TASK ITEM -
Using the excerpt on Herbert's poetry, answer:
1. Which hymn does the excerpt label "Praise 1"?
2. In which poem did Herbert write "Thy absence doth excell all distance known"?
3. What does the excerpt call Herbert's sins as he finds himself on trial?

EXCERPT PROVIDED -
But I'm not wholly apologetic about inviting you to engage with the poetry of Herbert afresh...As I said, spending time with him was an important stage in my own faith journey – Though we might tend to think that he was such a sunny soul that his writings have little to say to us in a world where ministry has changed almost beyond recognition and the life of faith is rarely sweet and easy, he might just surprise you. Even those hymns which we sing most regularly include traces of a darker reality – mess and mystery, God's absence causing disorder and jarring dis-ease in place of harmony and grace. The fact that we encounter him most often when we sing his words as hymns means that the tune can subvert the meaning of the poem...So, in
King of Glory, King of peace” (Praise 1) we pass smoothly over his painful consciousness of guilt. We chorus obediently
Though my sins against me cried” but never stop to consider that feeling of contending with an army of rioting inner voices that threaten to drown out the the faltering voice of the person we aspire to be...Herbert's sins are witnesses for the prosecution as he finds himself on trial – and though we move swiftly on to celebrate the mercy God shows as judge “Thou didst clear me” this doesn't completely resolve the preceding tumult. We are carried on the gentle tune past the frantic desperation of a writer wracked with sobs as we sing cheerfull “thou didst note my working breast” - and barely pause for breath ourselves at all! The tranquil cadences of tune and rhyme working together seem to guarantee that peace is a foregone conclusion – but the lived experience is nothing like as tidy or harmonious. Perhaps this is why Herbert writes poetry, rather than simply journalling his inner struggles...No stranger to the dark night of the soul, to God as the great Absentee
(“Thy absence doth excell all distance known” he wrote in The Search) his constant quest is to arrange the chaotic jangling human experience so that he has some sense of control and order, creating harmony in metre and rhyme at least, as a way of holding unruly feelings in check.

RAW DATA -
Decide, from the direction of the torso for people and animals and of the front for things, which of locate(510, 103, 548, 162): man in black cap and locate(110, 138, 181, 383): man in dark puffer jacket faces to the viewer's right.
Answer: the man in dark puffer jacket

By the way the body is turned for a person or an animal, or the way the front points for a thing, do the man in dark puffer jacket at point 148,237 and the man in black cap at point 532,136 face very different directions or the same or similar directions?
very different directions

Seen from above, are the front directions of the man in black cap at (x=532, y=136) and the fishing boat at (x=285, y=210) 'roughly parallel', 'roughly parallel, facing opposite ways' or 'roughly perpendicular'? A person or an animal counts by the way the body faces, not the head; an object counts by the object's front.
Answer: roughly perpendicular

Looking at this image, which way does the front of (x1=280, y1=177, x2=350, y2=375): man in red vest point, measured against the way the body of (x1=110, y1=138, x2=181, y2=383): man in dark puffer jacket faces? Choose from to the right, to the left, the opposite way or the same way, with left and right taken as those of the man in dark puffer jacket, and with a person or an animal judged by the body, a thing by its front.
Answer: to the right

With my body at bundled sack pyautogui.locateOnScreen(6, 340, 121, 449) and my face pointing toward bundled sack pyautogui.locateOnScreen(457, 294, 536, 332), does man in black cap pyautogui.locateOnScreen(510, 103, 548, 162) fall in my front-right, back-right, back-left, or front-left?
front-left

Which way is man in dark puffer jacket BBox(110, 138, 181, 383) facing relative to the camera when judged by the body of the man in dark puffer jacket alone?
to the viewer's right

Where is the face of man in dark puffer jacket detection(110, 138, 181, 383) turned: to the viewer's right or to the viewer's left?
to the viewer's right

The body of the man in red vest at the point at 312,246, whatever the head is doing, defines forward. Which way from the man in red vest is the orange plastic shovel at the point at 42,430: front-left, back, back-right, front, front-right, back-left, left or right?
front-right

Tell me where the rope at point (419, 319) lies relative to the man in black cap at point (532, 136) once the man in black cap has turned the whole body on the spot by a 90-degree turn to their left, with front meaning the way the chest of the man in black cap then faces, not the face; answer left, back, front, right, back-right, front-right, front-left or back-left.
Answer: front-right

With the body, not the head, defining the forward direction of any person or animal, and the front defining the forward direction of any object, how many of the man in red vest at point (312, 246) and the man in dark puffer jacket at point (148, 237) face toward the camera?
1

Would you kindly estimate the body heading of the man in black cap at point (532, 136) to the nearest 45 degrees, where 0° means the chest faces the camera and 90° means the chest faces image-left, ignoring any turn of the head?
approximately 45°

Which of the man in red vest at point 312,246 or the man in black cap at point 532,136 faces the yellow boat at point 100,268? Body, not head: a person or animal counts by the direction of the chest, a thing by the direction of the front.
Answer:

ANSWER SPACE -
1. "King of Glory, King of peace"
2. The Search
3. Witnesses for the prosecution